One very important problem faced by medical students appearing for clinical subject practical exams is history-taking. Starting from the difficulties arising due to misinformation from the patient to the questions asked by extra-observant professors from the points one thoughtlessly writes in the history, there is a really long list of problems. “What should be the chief complaint?” “Do we have to write this point in the history or will this invite unnecessary questions?” These are some of the questions one keeps thinking again and again while frantically writing a clumsy history during exams.

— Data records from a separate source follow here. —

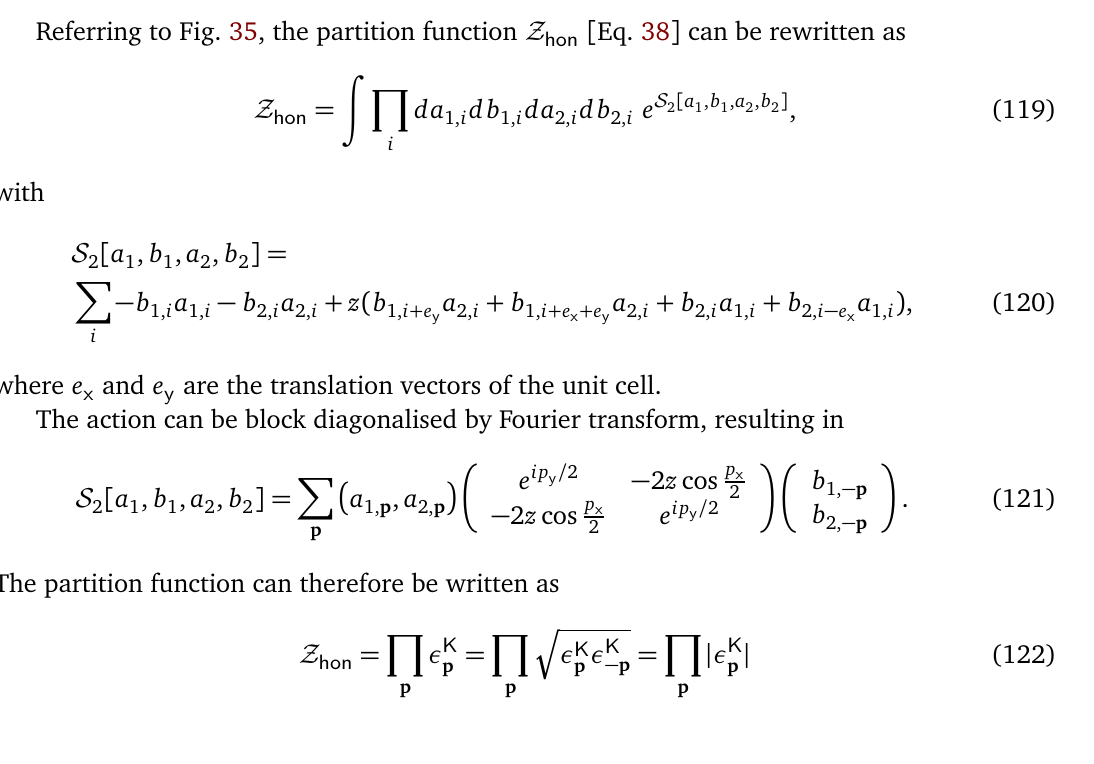
[ Eq. 32 ] ABB , b , a and b 1 1 2 2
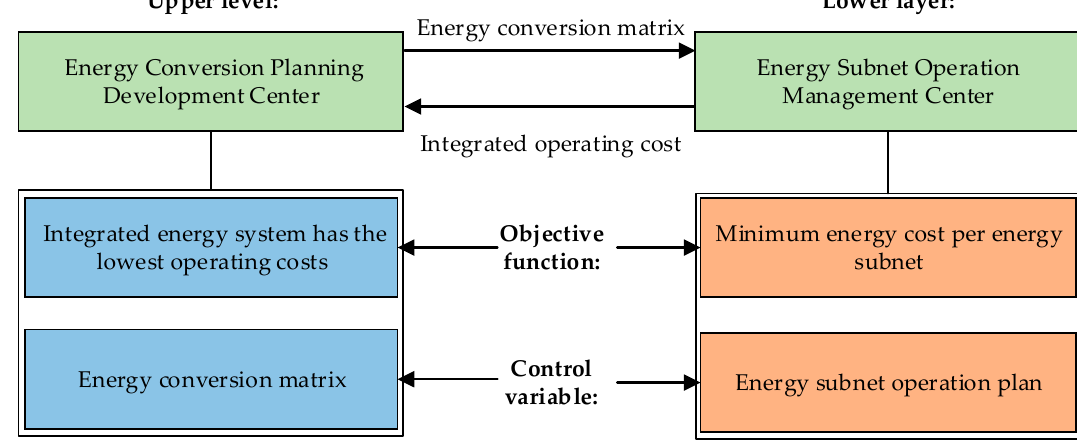
Figure 2. The information flow relation diagram of the bilevel programming model for an IES.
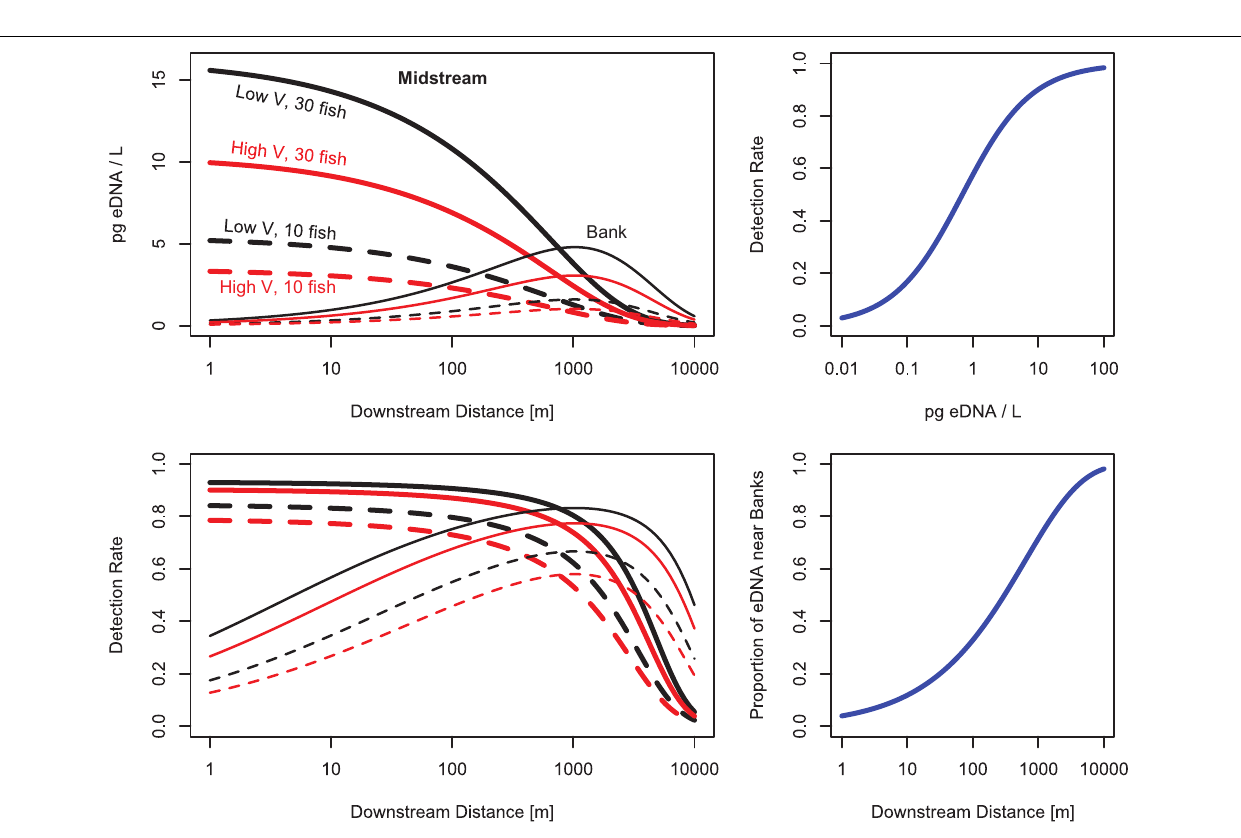
Frontiers in Ecology and Evolution |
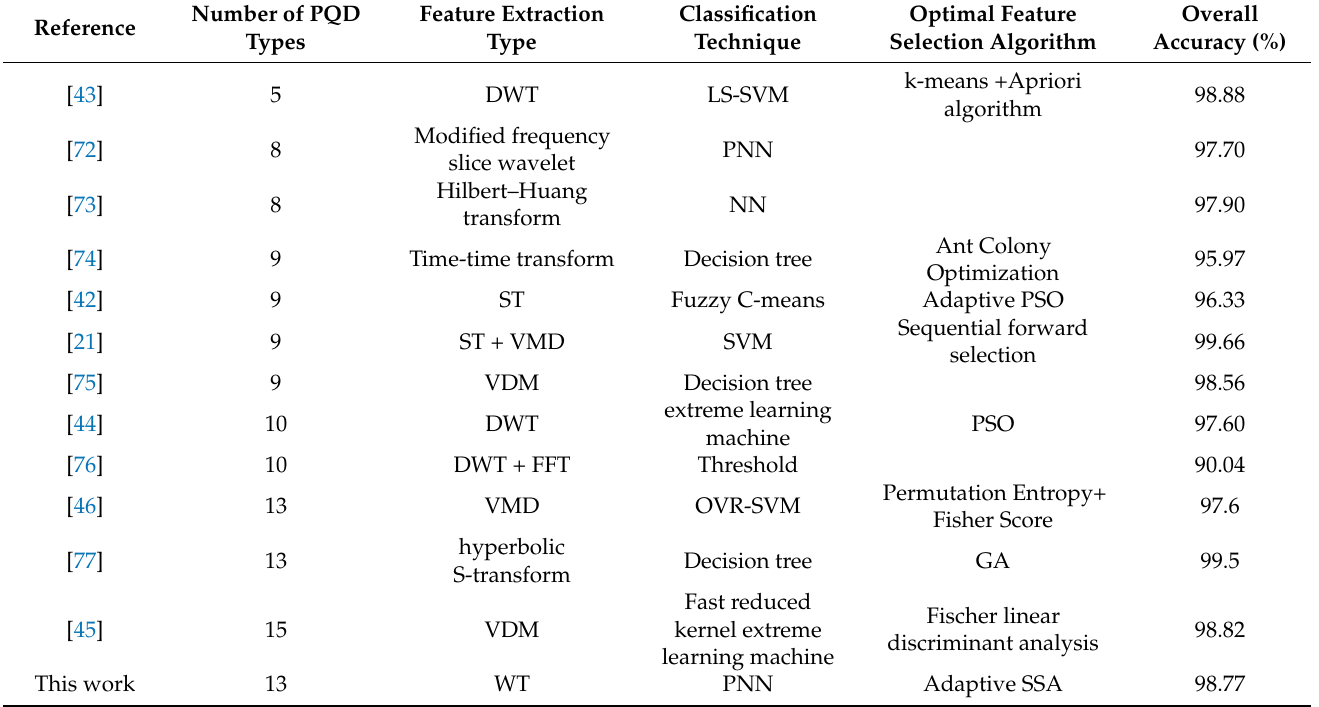
Table 10. Comparison of classification accuracy to the existing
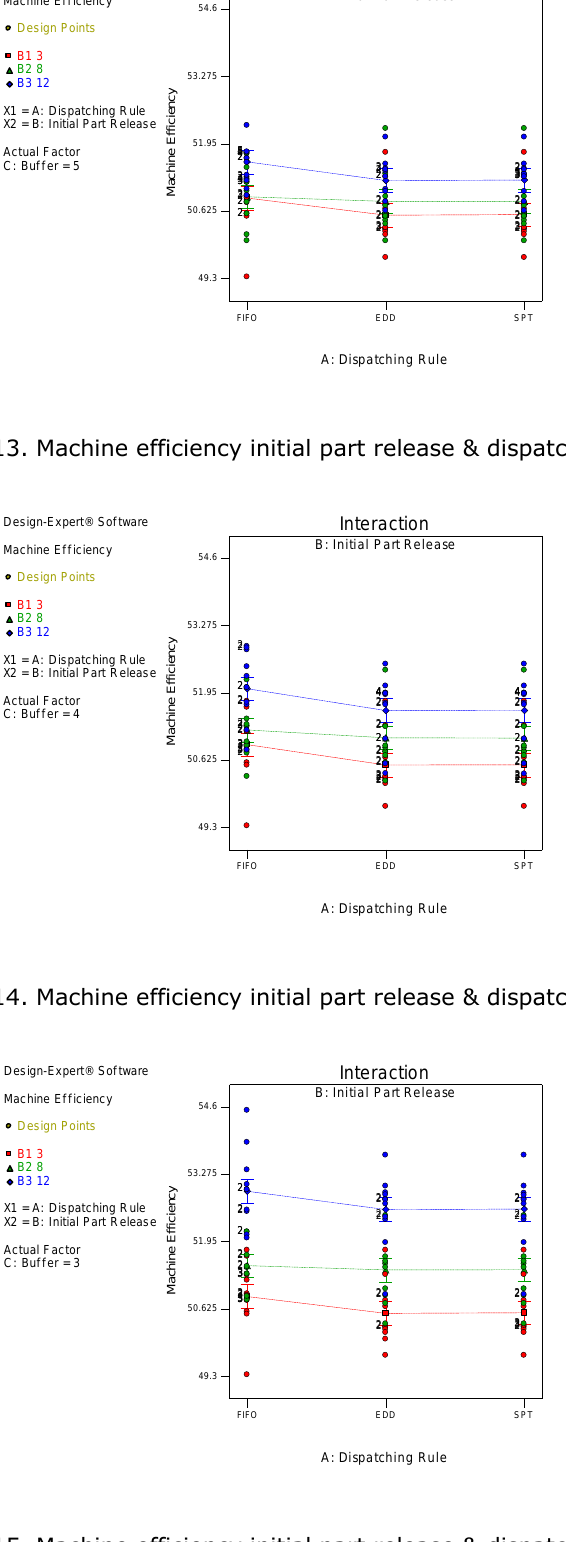
Figure 15. Machine efficiency initial part release & dispatching rule Figure 13 to 15 show the interaction between the initial part release factor and the selected dispatching rule. It can be seen the selected dispatching rule does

Here again pdfs come to our aid. Clinical case histories written according to exam pattern come in lovely compiled pdfs handed down to us by seniors. Most people rely on them during exams until their mobile phones are discovered and confiscated by professors, who sing contemporary Bengali movie songs part time. While copying from a well-written history seems lucrative, it is also important to remember that every patient has a potentially different story. And this story is already known by your professor sitting at the viva table. So, even if you think that you don’t really know about a point you should not entirely delete it, not considering its relevance, just because it is not present in the pdf. If one thinks that the professor is going to ask weird questions from the history and it is better to stick to a diagnosis you know everything about, they should rest assured that the professor will also get mad if he finds that the history has no points and gives no relevance to the actual diagnosis which keeps the patient in the hospital and lays the entire emphasis on another accompanying diagnosis which is of less importance. And if one lands up with such a history in front of our respected singer professor, they leave the viva room singing his famous composition “Just let me be by myself!” (Translate to Bengali)

On the exam day, as one walks briskly around the department searching for the assigned patient in the assigned wards, one is forced to halt and question one’s vision when suddenly she observes the letters “Antenatal Ward” proudly engraved on the door head leading to a ward which is supposedly for pre-op male patients. And to find this in a department where “Push” and “Pull” posters are stuck on doors and “Do not sit” stickers are stuck on tables, is totally unexpected. But one learns to ignore such mistakes, especially during exams, as one runs into the “Antenatal ward” to ask a patient about his ear perforation history. There again, one gets creeped out as the patient only gives her a crooked smile and a strange look when she asks “What brought you in, Sir?” However, one needs to learn not to be fazed by inappropriate behavior if one needs to take a proper history. So, she simply moves over to the short case, a well-behaved female this time, making a mental note to come back with the whole group to take the long case history.


P.C-Shuvojyoti Rakshit


Then begins the long and tiresome process of collectively trying to write a history where everyone tries to mold the case according to their convenience and every student comes up with a slightly different version of the history. But one must remember that the real art is not just writing the history but actually being able to explain whatever trash you have written, in order to make it sound believable to the all-knowing Almighty sitting in front of us.